## Exercise:
Quote the lines below from the one containing "(s == 2'b00)" to the final line, both ends included; exclude the pictures.

## Exercise input:
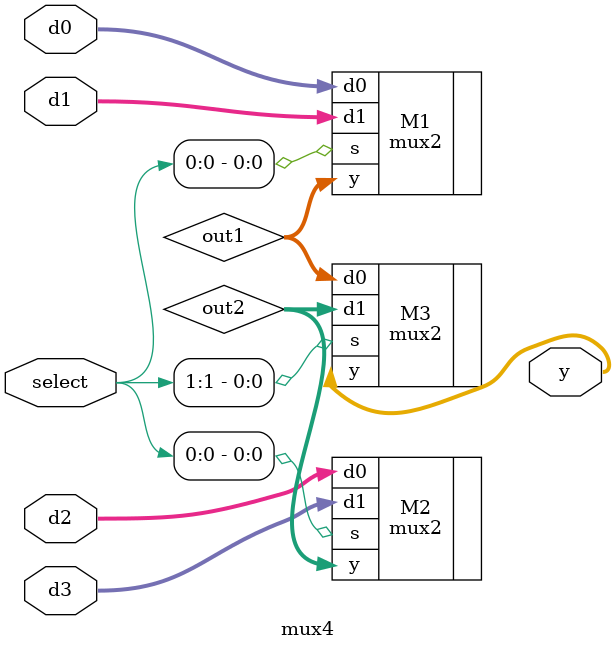
<source format=sv>
`timescale 1ns / 1ps


module mux4
    #(parameter WIDTH = 32)
    (input logic [WIDTH-1:0] d0, d1, d2, d3,
     input logic [1:0] select,
     output logic [WIDTH-1:0] y);

//assign y = (s == 2'b00) ? d0 :
//           (s == 2'b01) ? d1 :
//           (s == 2'b10) ? d2 :
//           (s == 2'b11) ? d3 ;

    wire [WIDTH-1:0]  out1;
    wire [WIDTH-1:0]out2;

mux2 #(WIDTH) M1(
    .d0(d0),
    .d1(d1),
    .s(select[0]),
    .y(out1)
    );

mux2 #(WIDTH) M2(
    .d0(d2),
    .d1(d3),
    .s(select[0]),
    .y(out2)
    );

mux2 #(WIDTH) M3(
    .d0(out1),
    .d1(out2),
    .s(select[1]),
    .y(y)
    );

endmodule

</source>
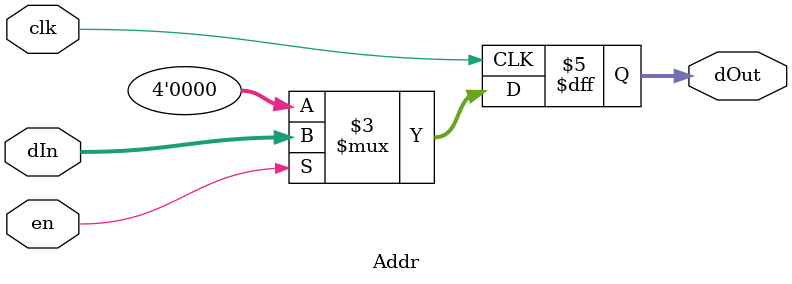
<source format=sv>
module Addr (
    input logic clk,
    input logic en,
    input logic [3:0] dIn,
    output logic [3:0] dOut
);

always_ff @(posedge clk) begin
    if(en)
        dOut <= dIn;
    else
        dOut <= 4'd0;
end
endmodule

</source>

## Task answer:
//assign y = (s == 2'b00) ? d0 :
//           (s == 2'b01) ? d1 :
//           (s == 2'b10) ? d2 :
//           (s == 2'b11) ? d3 ;

    wire [WIDTH-1:0]  out1;
    wire [WIDTH-1:0]out2;

mux2 #(WIDTH) M1(
    .d0(d0),
    .d1(d1),
    .s(select[0]),
    .y(out1)
    );

mux2 #(WIDTH) M2(
    .d0(d2),
    .d1(d3),
    .s(select[0]),
    .y(out2)
    );

mux2 #(WIDTH) M3(
    .d0(out1),
    .d1(out2),
    .s(select[1]),
    .y(y)
    );

endmodule

</source>
<source format=sv>
module Addr (
    input logic clk,
    input logic en,
    input logic [3:0] dIn,
    output logic [3:0] dOut
);

always_ff @(posedge clk) begin
    if(en)
        dOut <= dIn;
    else
        dOut <= 4'd0;
end
endmodule

</source>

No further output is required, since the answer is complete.